Requirement:
Where a line below holds the string "byte", that line goes into the answer.
◇ ◇ ◇
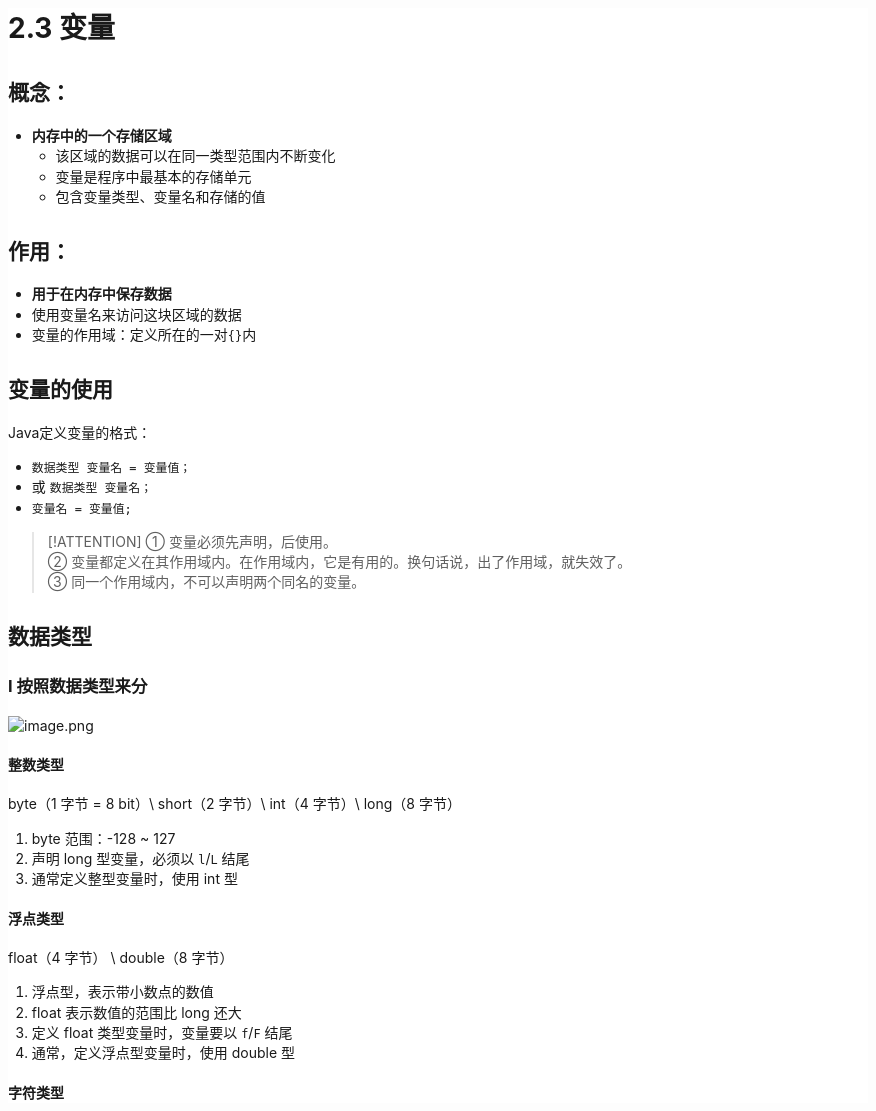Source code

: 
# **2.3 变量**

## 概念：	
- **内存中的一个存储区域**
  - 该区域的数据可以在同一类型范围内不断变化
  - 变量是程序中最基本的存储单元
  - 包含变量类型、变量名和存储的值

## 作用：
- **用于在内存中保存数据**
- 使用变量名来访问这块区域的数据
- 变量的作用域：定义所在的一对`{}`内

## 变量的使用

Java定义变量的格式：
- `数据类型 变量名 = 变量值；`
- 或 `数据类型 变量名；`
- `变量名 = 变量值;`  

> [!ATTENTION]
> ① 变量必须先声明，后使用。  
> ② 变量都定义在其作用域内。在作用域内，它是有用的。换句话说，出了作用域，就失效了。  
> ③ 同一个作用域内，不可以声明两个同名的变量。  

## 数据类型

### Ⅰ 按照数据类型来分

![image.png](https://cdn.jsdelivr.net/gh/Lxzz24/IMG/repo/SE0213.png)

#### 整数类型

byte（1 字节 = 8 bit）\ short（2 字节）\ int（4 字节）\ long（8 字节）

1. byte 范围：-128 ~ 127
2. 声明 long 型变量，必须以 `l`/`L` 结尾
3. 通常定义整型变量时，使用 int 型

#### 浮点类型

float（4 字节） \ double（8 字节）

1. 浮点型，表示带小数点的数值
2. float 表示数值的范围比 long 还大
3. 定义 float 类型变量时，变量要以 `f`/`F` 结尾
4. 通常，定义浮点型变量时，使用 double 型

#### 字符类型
◇ ◇ ◇
Result of the task:
byte（1 字节 = 8 bit）\ short（2 字节）\ int（4 字节）\ long（8 字节）
1. byte 范围：-128 ~ 127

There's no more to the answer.